Take a break from sex. What? Yes. Sex can be stressful. Actually, sex is quite awesome. It is the worrying about performance, expectations, unplanned pregnancy, lack of sex, what happens on the third date, one night stands, yada yada, that takes the fun out of sex. Even when we’re not having sex, we’re worrying about sex. So, let it go. Don’t think about it. Plan a day, night or weekend to do something you really enjoy. Make plans with your partner that does not involve the bedroom. Or, call your bffs or bros for a relaxed, happy activity away from your partner.

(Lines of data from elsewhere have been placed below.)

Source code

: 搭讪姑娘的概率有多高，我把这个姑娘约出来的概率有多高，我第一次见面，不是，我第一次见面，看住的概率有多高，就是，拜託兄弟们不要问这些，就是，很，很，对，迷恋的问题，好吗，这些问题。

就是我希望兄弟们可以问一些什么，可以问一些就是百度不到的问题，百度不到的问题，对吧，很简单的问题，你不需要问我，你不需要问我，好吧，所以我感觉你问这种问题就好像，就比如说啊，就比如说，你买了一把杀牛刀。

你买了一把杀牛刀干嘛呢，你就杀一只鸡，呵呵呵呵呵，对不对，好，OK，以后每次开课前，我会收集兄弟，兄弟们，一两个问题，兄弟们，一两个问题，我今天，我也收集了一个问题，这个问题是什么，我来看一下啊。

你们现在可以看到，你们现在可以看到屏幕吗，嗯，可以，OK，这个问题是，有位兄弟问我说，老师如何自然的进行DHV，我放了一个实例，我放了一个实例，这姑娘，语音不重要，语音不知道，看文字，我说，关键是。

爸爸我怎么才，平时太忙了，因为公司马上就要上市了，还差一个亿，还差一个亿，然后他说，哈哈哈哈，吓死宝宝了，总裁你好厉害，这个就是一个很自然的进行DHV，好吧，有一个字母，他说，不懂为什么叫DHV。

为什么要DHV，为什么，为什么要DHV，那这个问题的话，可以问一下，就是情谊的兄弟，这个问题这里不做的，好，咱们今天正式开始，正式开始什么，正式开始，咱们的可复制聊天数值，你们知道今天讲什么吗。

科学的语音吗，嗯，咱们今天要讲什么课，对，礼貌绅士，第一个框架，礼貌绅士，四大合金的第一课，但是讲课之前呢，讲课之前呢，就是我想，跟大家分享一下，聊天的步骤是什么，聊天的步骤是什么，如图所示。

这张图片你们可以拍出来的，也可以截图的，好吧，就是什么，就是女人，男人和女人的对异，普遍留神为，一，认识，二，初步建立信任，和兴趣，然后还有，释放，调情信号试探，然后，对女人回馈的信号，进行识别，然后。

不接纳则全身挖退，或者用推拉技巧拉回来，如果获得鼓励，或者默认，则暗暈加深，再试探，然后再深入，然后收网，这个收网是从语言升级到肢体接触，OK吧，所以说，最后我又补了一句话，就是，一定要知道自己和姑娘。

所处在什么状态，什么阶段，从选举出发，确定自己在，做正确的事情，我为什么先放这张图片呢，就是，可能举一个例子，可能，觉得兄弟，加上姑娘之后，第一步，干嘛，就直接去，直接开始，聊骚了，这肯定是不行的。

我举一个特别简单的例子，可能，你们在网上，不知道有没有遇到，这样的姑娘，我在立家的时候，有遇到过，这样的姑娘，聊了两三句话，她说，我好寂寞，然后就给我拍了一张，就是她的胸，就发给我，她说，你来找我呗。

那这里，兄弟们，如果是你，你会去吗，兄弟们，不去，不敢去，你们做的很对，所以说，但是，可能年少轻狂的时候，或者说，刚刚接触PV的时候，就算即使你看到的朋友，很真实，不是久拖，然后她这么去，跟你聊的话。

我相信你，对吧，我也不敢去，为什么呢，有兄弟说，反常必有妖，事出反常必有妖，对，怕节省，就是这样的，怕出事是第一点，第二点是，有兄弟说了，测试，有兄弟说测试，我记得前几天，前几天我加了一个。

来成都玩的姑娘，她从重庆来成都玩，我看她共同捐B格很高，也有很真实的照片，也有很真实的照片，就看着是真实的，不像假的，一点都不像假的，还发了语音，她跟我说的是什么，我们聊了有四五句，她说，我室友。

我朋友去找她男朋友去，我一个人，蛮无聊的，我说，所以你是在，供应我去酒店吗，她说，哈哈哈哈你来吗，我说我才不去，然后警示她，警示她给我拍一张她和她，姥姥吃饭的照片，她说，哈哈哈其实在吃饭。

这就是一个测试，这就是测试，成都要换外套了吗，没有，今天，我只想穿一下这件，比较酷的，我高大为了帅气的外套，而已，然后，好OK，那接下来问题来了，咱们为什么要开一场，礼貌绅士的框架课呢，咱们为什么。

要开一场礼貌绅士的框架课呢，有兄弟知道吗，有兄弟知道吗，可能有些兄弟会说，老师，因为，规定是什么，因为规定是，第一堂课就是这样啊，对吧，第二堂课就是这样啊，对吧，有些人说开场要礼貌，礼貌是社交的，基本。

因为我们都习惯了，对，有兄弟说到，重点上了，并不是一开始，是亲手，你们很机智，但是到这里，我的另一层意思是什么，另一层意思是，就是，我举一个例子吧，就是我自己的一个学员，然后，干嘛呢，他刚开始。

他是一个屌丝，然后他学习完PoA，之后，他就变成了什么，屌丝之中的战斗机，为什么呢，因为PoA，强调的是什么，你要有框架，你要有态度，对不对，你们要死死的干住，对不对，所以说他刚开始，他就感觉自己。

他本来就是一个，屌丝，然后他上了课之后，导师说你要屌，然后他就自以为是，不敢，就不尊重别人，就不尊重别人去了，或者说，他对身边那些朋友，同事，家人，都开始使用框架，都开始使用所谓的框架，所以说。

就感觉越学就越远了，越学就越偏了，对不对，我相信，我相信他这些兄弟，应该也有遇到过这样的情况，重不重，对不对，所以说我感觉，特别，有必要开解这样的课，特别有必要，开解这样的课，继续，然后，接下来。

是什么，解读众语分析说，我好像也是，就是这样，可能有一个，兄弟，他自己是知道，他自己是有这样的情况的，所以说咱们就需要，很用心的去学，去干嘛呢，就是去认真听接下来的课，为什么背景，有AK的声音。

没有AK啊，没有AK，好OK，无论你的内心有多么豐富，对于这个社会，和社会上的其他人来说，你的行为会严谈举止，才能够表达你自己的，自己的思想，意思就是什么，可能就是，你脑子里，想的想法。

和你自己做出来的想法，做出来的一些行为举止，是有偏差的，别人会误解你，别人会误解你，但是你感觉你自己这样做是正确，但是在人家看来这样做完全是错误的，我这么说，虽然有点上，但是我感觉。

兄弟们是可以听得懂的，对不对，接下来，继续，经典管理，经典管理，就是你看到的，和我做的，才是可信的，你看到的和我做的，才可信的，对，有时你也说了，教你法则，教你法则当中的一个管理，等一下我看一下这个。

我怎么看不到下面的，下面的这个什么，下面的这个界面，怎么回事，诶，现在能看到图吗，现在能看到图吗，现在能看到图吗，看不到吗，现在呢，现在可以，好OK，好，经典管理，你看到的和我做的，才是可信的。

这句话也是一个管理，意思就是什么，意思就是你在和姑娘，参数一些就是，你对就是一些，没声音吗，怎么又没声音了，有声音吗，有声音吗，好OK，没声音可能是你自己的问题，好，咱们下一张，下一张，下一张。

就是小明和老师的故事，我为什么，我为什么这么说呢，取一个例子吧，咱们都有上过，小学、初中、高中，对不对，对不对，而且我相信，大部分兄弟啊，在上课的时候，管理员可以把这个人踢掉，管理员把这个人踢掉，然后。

Shifting the focus away from physical intimacy, either engaging with your partner in a platonic activity or in an activity away from each other, relieves many of the pressures we feel around sex. Then, when you reconnect, energized by your time with friends or quality time together without coupling, you’ll find renewed interest and enthusiasm to focus on intimacy.

Use a professional

Get professional help. If you’ve tried all of the above and it still feels like you and your partner are out of sync, there could be some issues requiring medical intervention or intervention from an experienced sex therapist, psychologist or relationship counselor. You may need some assistance to help rebuild your connection. You or your partner may need to build confidence, learn to express thoughts and feelings or improve sexual skills.

Sex is much more than performance and expectations. Professional support can provide insights on managing anxiety, staying present during sex, penetration phobia, ED, trust issues or other concerns. When the issue seems insurmountable, enlisting a professional could really help. A mutually gratifying sexual experience is achievable when both partners work on their own and each other's physical, psychological, and relational well being.

Single?

This could be the best time of your life. Take stock in what you have. Enjoy your alone time. Sit back, relax. Read. Hog the remote. Or, call your buddies for a night out on the town. Stay out all night. You're single. There's no one to negotiate with. Do what you want to do. If you're into self-love, stop by Bite the Fruit. Check out the array of silicone goods designed with you in mind. Get yourself off, any way you want, everyday, twice a day. On Valentine's Day, splurge on a surf and turf at the Prime Rib, feast on tons of garlic bread. Ha! It's your time. It's your body. Do something healthy, get a full-body massage, jog, take a yoga class. Explore who you are. Express yourself. It's your life. As RuPaul attests, “If you don't love yourself, how in the hell you gonna love somebody else?”